Consider a linear AC Thevenin equivalent circuit connected to a load impedance.

The load connected draws the current, and the circuit delivers the power to the load. The alternating current flowing through the load is determined using the rectangular form of voltages, currents, network impedance, and load impedance. The average power delivered to the load is obtained from the product of the square of current and load resistance.

The maximum power transfer delivered to the load is determined by calculating the power derivative with respect to the load resistance. The derivative is then equated to zero for the maximum condition. So, for maximum average power transfer, the load impedance's reactance is the negative of the Thevenin impedance's reactance, and its resistance equals the Thevenin impedance's resistance. When these conditions are met, the load impedance is said to be the complex conjugate of the circuit's Thevenin impedance. The maximum power is obtained when the load impedance meets the above mentioned condition.
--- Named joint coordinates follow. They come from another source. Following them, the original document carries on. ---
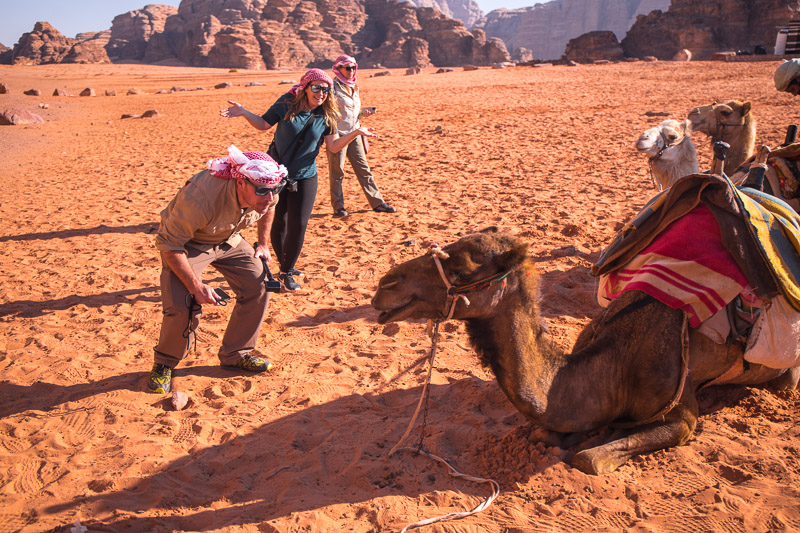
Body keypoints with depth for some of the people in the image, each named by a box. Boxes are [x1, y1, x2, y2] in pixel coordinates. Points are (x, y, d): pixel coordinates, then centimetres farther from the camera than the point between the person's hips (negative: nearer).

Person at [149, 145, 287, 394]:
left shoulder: (266, 194, -22)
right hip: (186, 243, -6)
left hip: (228, 240, 6)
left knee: (259, 286, -5)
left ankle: (235, 354, 15)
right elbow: (168, 244, -31)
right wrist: (196, 286, -31)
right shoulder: (201, 198, -42)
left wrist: (262, 244, 4)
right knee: (182, 307, -20)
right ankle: (164, 363, 10)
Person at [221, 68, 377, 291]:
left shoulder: (327, 115, -3)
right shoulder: (287, 103, -7)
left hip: (305, 177, 1)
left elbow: (333, 146, -3)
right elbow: (263, 124, 2)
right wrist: (243, 112, -11)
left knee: (298, 225, -5)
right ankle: (284, 265, 30)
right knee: (278, 222, 9)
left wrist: (356, 133, -14)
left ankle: (287, 271, 12)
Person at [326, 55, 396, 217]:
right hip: (338, 134, -7)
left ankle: (377, 203, 13)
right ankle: (338, 207, 11)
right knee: (337, 171, 1)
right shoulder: (334, 88, -9)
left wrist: (362, 113, 4)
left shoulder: (353, 87, 15)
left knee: (363, 169, 9)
According to the maximum average power theorem, the load impedance equals the complex conjugate of the Thevenin impedance. For purely resistive loads, maximum average power transfer occurs when the load impedance equals the magnitude of Thevenin impedance.

In wireless communications, the antenna's impedance is matched to the transmission line or receiver circuit's impedance, maximizing power transfer, ensuring optimal signal strength and enhancing communication quality and range.